# Work to do:
Please write out every line of the material below word for word, keeping the original order.

[Collected data]
• • •

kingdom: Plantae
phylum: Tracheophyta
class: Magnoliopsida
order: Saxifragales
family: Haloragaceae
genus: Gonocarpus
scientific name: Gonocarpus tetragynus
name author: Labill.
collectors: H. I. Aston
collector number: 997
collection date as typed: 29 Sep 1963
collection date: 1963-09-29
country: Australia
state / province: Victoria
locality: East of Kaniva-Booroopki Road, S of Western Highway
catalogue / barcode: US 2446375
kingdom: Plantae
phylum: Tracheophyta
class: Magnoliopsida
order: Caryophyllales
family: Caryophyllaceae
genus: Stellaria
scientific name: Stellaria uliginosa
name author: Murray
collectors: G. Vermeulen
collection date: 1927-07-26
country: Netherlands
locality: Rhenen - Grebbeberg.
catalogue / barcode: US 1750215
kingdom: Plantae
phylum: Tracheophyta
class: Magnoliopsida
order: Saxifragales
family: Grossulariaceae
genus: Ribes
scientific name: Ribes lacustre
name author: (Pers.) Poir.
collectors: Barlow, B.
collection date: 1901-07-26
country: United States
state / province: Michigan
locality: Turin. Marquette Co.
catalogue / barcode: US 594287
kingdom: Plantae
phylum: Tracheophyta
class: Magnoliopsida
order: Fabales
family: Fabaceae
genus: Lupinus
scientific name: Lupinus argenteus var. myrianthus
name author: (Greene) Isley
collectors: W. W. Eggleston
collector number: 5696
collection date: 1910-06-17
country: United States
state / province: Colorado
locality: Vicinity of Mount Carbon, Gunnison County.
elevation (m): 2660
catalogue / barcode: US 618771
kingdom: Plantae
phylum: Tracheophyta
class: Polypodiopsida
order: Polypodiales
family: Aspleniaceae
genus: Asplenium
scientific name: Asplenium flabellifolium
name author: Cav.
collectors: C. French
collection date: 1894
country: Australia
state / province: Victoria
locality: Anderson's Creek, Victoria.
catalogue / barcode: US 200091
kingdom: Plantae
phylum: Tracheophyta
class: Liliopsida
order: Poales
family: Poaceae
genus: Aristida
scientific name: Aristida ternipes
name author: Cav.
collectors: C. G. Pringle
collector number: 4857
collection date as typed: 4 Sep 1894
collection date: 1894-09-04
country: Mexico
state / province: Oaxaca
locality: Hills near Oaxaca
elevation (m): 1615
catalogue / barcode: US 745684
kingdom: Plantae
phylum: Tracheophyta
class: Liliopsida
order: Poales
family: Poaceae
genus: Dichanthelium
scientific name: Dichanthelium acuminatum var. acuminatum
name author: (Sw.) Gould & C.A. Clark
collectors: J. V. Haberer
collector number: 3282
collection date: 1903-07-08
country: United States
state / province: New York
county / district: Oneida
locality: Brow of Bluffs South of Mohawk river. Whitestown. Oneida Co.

• • •

# Solution:
kingdom: Plantae
phylum: Tracheophyta
class: Magnoliopsida
order: Saxifragales
family: Haloragaceae
genus: Gonocarpus
scientific name: Gonocarpus tetragynus
name author: Labill.
collectors: H. I. Aston
collector number: 997
collection date as typed: 29 Sep 1963
collection date: 1963-09-29
country: Australia
state / province: Victoria
locality: East of Kaniva-Booroopki Road, S of Western Highway
catalogue / barcode: US 2446375
kingdom: Plantae
phylum: Tracheophyta
class: Magnoliopsida
order: Caryophyllales
family: Caryophyllaceae
genus: Stellaria
scientific name: Stellaria uliginosa
name author: Murray
collectors: G. Vermeulen
collection date: 1927-07-26
country: Netherlands
locality: Rhenen - Grebbeberg.
catalogue / barcode: US 1750215
kingdom: Plantae
phylum: Tracheophyta
class: Magnoliopsida
order: Saxifragales
family: Grossulariaceae
genus: Ribes
scientific name: Ribes lacustre
name author: (Pers.) Poir.
collectors: Barlow, B.
collection date: 1901-07-26
country: United States
state / province: Michigan
locality: Turin. Marquette Co.
catalogue / barcode: US 594287
kingdom: Plantae
phylum: Tracheophyta
class: Magnoliopsida
order: Fabales
family: Fabaceae
genus: Lupinus
scientific name: Lupinus argenteus var. myrianthus
name author: (Greene) Isley
collectors: W. W. Eggleston
collector number: 5696
collection date: 1910-06-17
country: United States
state / province: Colorado
locality: Vicinity of Mount Carbon, Gunnison County.
elevation (m): 2660
catalogue / barcode: US 618771
kingdom: Plantae
phylum: Tracheophyta
class: Polypodiopsida
order: Polypodiales
family: Aspleniaceae
genus: Asplenium
scientific name: Asplenium flabellifolium
name author: Cav.
collectors: C. French
collection date: 1894
country: Australia
state / province: Victoria
locality: Anderson's Creek, Victoria.
catalogue / barcode: US 200091
kingdom: Plantae
phylum: Tracheophyta
class: Liliopsida
order: Poales
family: Poaceae
genus: Aristida
scientific name: Aristida ternipes
name author: Cav.
collectors: C. G. Pringle
collector number: 4857
collection date as typed: 4 Sep 1894
collection date: 1894-09-04
country: Mexico
state / province: Oaxaca
locality: Hills near Oaxaca
elevation (m): 1615
catalogue / barcode: US 745684
kingdom: Plantae
phylum: Tracheophyta
class: Liliopsida
order: Poales
family: Poaceae
genus: Dichanthelium
scientific name: Dichanthelium acuminatum var. acuminatum
name author: (Sw.) Gould & C.A. Clark
collectors: J. V. Haberer
collector number: 3282
collection date: 1903-07-08
country: United States
state / province: New York
county / district: Oneida
locality: Brow of Bluffs South of Mohawk river. Whitestown. Oneida Co.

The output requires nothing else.